As people across the globe wait to see if the world will end Saturday, one evangelical minister says don't panic because it won't happen.
Well, not yet, anyway.
"Nobody knows the exact day when these things are going to happen,"
Steve Wohlberg, who has written more than two dozen books about the End of Days, told the Daily News Thursday.
Wohlberg believes the theory that the world will end on May 21, a date set by 89-year-old
Family Radio founder
Harold Egbert Camping, is "flat-out wrong."
LIFE IMITATING ART? SEE THE END OF THE WORLD ON THE BIG SCREEN
"He is misinterpreting the Bible," he said. "He's a false teacher."

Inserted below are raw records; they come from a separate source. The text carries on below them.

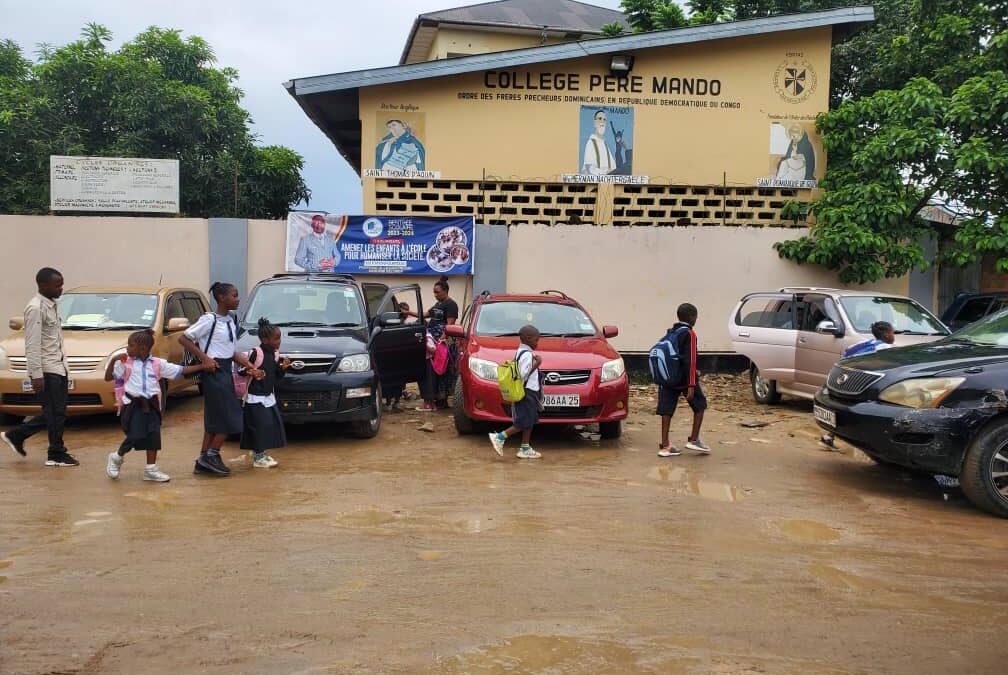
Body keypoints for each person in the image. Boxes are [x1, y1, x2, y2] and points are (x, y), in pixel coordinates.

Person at [179, 282, 264, 477]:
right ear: (221, 298)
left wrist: (251, 367)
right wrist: (205, 359)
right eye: (234, 295)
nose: (238, 299)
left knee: (214, 419)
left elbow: (231, 351)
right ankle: (212, 455)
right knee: (232, 417)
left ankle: (202, 460)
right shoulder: (209, 320)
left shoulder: (231, 320)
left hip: (226, 370)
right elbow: (184, 338)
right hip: (214, 372)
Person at [103, 329, 205, 482]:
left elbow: (181, 370)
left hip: (152, 405)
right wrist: (113, 360)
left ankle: (150, 469)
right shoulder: (125, 363)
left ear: (143, 348)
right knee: (135, 434)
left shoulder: (158, 364)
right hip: (133, 405)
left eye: (131, 346)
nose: (127, 349)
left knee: (153, 436)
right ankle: (117, 457)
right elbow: (108, 377)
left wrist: (203, 366)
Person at [1, 268, 79, 467]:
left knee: (56, 412)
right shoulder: (35, 308)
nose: (61, 289)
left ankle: (19, 436)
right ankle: (55, 453)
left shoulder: (51, 305)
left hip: (58, 367)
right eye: (57, 285)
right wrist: (36, 375)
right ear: (43, 285)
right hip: (47, 369)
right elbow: (32, 344)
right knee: (55, 413)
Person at [821, 321, 895, 448]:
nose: (894, 335)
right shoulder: (887, 349)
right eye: (893, 332)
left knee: (840, 408)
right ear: (887, 334)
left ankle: (828, 437)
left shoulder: (862, 343)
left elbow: (846, 353)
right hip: (856, 382)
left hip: (838, 377)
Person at [657, 303, 711, 457]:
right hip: (684, 379)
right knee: (700, 405)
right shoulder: (689, 333)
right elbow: (691, 360)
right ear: (692, 317)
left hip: (668, 377)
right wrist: (691, 385)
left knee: (666, 410)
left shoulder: (671, 332)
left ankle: (665, 445)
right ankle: (694, 440)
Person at [240, 317, 291, 468]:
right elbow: (241, 370)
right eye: (276, 339)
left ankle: (259, 452)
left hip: (268, 397)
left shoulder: (275, 354)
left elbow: (276, 376)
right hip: (255, 398)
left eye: (279, 338)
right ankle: (259, 457)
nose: (279, 341)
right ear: (265, 339)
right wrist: (253, 371)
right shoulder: (255, 353)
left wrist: (283, 368)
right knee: (259, 426)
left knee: (269, 425)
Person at [488, 325, 543, 459]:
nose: (538, 343)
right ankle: (499, 437)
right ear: (528, 339)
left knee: (530, 419)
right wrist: (537, 364)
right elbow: (523, 375)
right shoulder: (526, 355)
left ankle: (525, 448)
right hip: (527, 391)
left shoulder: (521, 352)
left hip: (531, 391)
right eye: (536, 340)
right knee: (523, 422)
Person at [417, 320, 448, 412]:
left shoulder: (427, 337)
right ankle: (431, 404)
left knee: (427, 383)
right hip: (427, 362)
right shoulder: (427, 336)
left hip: (428, 362)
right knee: (429, 383)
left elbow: (434, 351)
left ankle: (427, 405)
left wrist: (424, 345)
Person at [581, 109, 617, 176]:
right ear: (595, 123)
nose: (602, 122)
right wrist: (605, 172)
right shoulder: (591, 143)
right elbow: (589, 168)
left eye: (604, 119)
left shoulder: (605, 145)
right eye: (600, 119)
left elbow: (613, 167)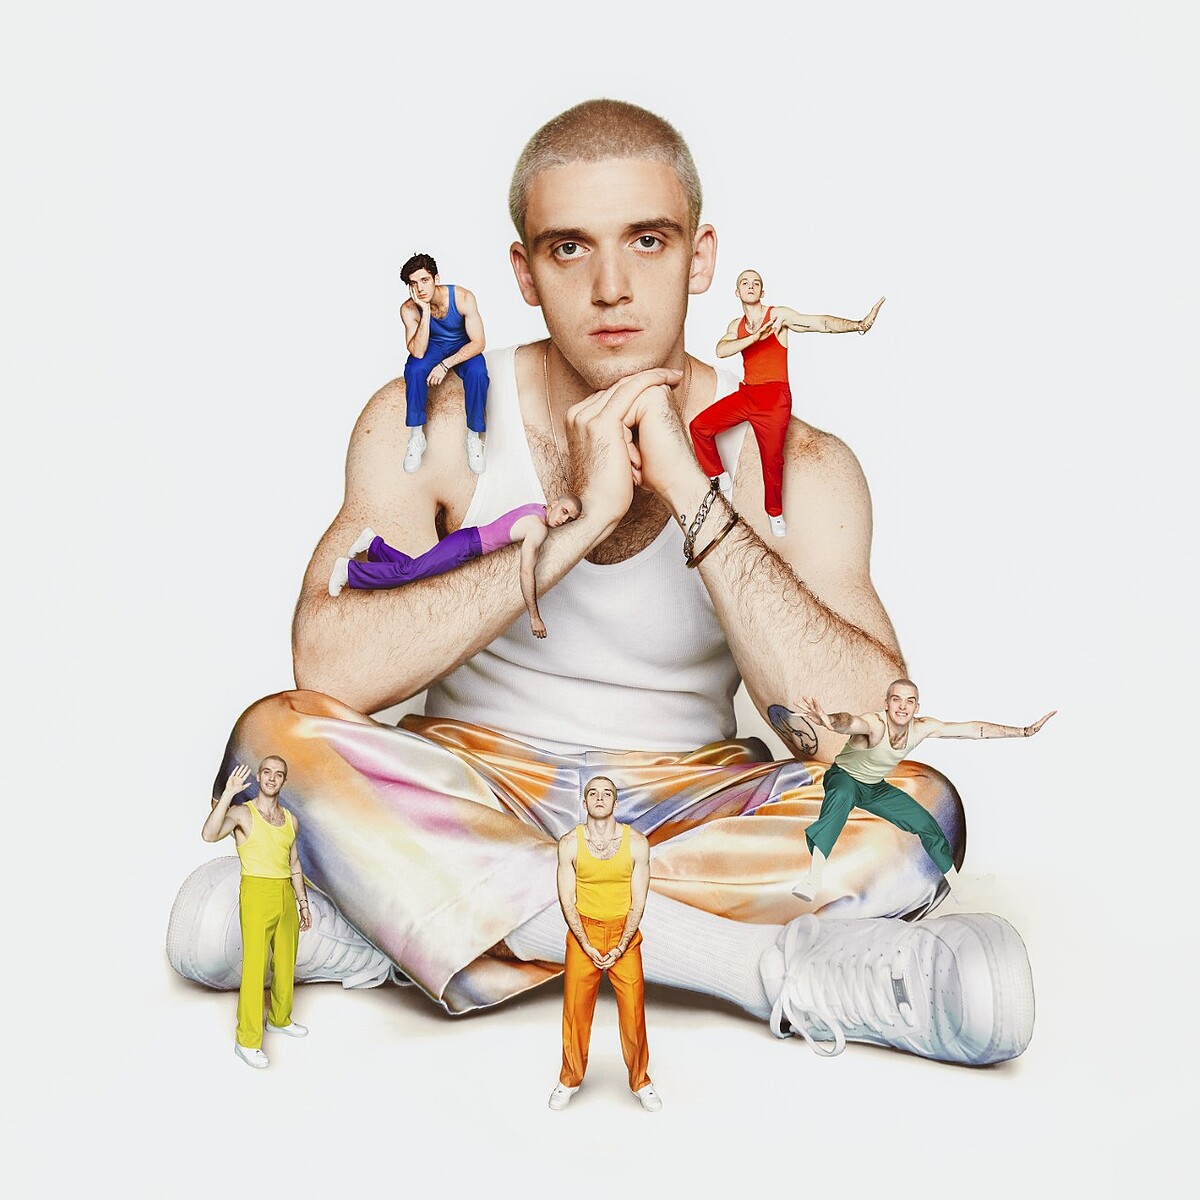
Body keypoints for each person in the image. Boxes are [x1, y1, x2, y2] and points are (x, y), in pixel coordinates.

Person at [168, 99, 1037, 1069]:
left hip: (688, 803)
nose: (612, 287)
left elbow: (864, 731)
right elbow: (329, 673)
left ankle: (398, 917)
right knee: (273, 736)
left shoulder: (794, 462)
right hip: (473, 784)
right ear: (524, 272)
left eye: (648, 241)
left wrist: (694, 495)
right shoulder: (439, 427)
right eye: (570, 248)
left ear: (700, 257)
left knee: (913, 808)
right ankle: (764, 971)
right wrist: (570, 529)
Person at [788, 683, 1055, 900]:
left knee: (926, 823)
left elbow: (973, 730)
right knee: (842, 796)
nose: (903, 706)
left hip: (874, 787)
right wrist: (829, 721)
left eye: (910, 701)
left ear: (917, 707)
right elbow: (850, 722)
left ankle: (958, 887)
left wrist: (1023, 731)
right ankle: (813, 878)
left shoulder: (922, 727)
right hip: (844, 777)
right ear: (886, 703)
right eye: (896, 699)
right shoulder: (875, 724)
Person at [690, 269, 886, 537]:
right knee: (699, 427)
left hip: (774, 399)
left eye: (756, 283)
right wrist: (753, 338)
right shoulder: (735, 326)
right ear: (737, 292)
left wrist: (859, 324)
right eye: (745, 282)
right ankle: (718, 475)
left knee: (772, 462)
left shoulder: (778, 317)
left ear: (762, 292)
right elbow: (721, 349)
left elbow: (820, 323)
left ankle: (774, 513)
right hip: (748, 394)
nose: (750, 286)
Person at [550, 777, 660, 1112]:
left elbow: (638, 902)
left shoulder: (637, 843)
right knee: (575, 1013)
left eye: (607, 793)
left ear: (616, 802)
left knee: (633, 1012)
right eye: (593, 794)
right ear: (584, 803)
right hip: (583, 932)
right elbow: (567, 900)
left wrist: (621, 945)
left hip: (623, 935)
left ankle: (641, 1081)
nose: (600, 798)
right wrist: (586, 943)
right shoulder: (569, 844)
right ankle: (569, 1079)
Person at [328, 494, 582, 639]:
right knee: (410, 573)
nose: (564, 519)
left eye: (570, 518)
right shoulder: (538, 529)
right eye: (564, 511)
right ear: (556, 501)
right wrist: (535, 617)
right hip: (465, 546)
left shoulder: (538, 507)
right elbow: (526, 571)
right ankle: (348, 570)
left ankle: (373, 544)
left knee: (415, 568)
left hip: (466, 540)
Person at [201, 757, 312, 1069]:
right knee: (255, 967)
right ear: (260, 777)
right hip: (256, 892)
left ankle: (279, 1019)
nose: (272, 778)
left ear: (284, 781)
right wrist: (228, 793)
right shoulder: (242, 812)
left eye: (279, 774)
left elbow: (294, 864)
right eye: (267, 772)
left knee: (286, 961)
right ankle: (247, 1041)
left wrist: (303, 903)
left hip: (285, 893)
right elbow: (209, 834)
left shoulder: (291, 820)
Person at [399, 253, 490, 475]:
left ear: (436, 279)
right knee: (414, 369)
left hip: (463, 344)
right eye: (413, 283)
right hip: (433, 345)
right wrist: (425, 312)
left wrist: (444, 365)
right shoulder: (409, 309)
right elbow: (418, 351)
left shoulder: (463, 298)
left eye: (424, 280)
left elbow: (479, 342)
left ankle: (473, 437)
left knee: (478, 373)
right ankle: (417, 436)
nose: (420, 288)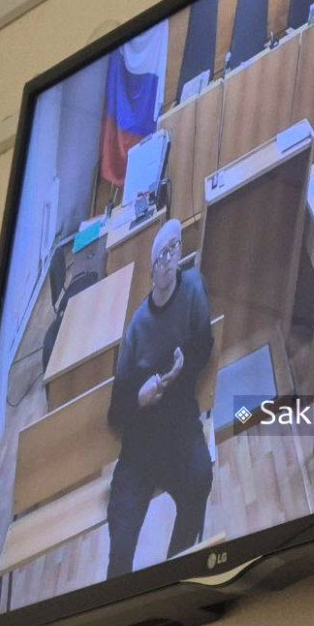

Wohlberg argues that Camping is taking advantage of the present climate of fear. From earthquakes in
Japan to storms in the southern
United States to violence around the globe, people are growing concerned.
"They're looking at all of these disasters and everything that's going on in the planet, and this is creating a climate of deep interest in Biblical prophecy," he said. "I think that Camping is tapping into that interest, but he's wrong."
Wohlberg said the Bible does not give a date for the end of the world and Camping's system for determining the date is based on "speculation" that's a mixture of truth and fiction.
As a result, he "makes Christians out to be a laughing stock."